→ PAGE EXTRACT
I’ve been thinking about this past year. I’ve been thinking about memories and how they change over time. I’ve been thinking about spaces and how they hold onto ideas you never wanted them to have. I’ve been thinking about events and arcs and other people’s stories, real and imagined. I’ve been thinking about 2014 and what it will mean over the course of the rest of my life.
It was quite the year for me, for my friendships and my family and my future. I realized exactly how much each of those things can mean, and how much each of them can hurt you, and how helpful each can be in your life. You get to decide, you know? You’re not just a ship tossed about by waves. You have a rudder. You have a compass. You can find a map.
In maybe February or March or April, I read the Dear Sugar advice column #64: Tiny Beautiful Things. Even though the column has much that I can’t relate to, I can’t get the image of purple balloons out of my head and the wisdom in remembering that you do still have a right to such tiny beautiful things. Situations may take you a plethora of places that you didn’t want to ever be and didn’t realize you should have steered away from, but no matter how far away you are from what you thought was good, you still deserve good things. Like forgiveness. And love.
In May, I listened to The Debate, one of Welcome to Night Vale’s live shows, in a blanket fort I made in a hotel and I napped in the afternoon sunshine, basking in this current definition of my life. Night Vale relishes the weird, the odd, the creeping scary stories that we’d tell around campfires if we weren’t so afraid of the night and I love that. There is a robust fragility to humanity and I am perpetually reminded of that fragility and that strength in me when I listen to these stories. It is a twice-monthly brightening of my life, something to pull me out of where I’ve been, over and over again.

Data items
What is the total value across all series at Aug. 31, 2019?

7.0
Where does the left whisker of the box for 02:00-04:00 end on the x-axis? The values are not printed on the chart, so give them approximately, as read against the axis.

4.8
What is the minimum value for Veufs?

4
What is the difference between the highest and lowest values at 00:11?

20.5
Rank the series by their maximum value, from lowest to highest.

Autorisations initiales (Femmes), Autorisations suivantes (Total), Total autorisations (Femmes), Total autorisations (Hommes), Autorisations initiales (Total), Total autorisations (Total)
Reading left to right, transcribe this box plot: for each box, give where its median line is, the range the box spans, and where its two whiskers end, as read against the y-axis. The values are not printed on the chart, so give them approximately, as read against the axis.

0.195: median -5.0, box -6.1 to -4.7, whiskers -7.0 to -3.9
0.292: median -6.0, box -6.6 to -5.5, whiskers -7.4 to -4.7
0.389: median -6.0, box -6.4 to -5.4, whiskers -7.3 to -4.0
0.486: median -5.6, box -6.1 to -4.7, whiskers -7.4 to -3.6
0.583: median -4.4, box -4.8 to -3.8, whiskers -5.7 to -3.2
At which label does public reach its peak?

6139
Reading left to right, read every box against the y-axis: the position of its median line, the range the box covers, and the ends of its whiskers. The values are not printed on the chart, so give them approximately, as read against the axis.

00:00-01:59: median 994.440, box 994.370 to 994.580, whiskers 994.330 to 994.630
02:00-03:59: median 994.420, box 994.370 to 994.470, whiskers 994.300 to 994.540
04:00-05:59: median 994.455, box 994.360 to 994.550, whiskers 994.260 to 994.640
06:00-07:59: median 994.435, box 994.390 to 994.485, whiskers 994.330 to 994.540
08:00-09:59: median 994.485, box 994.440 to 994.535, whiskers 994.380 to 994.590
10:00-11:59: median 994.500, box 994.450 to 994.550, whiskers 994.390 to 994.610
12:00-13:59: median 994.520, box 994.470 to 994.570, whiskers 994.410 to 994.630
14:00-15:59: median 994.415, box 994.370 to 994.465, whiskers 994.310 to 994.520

→ ABOUT THIS TASK
In the reflection on 2014, rewrite everything from "In maybe February" down to "forgiveness. And love.", substituting "red kites" for "purple balloons".

→ WRITTEN RESPONSE
In maybe February or March or April, I read the Dear Sugar advice column #64: Tiny Beautiful Things. Even though the column has much that I can’t relate to, I can’t get the image of red kites out of my head and the wisdom in remembering that you do still have a right to such tiny beautiful things. Situations may take you a plethora of places that you didn’t want to ever be and didn’t realize you should have steered away from, but no matter how far away you are from what you thought was good, you still deserve good things. Like forgiveness. And love.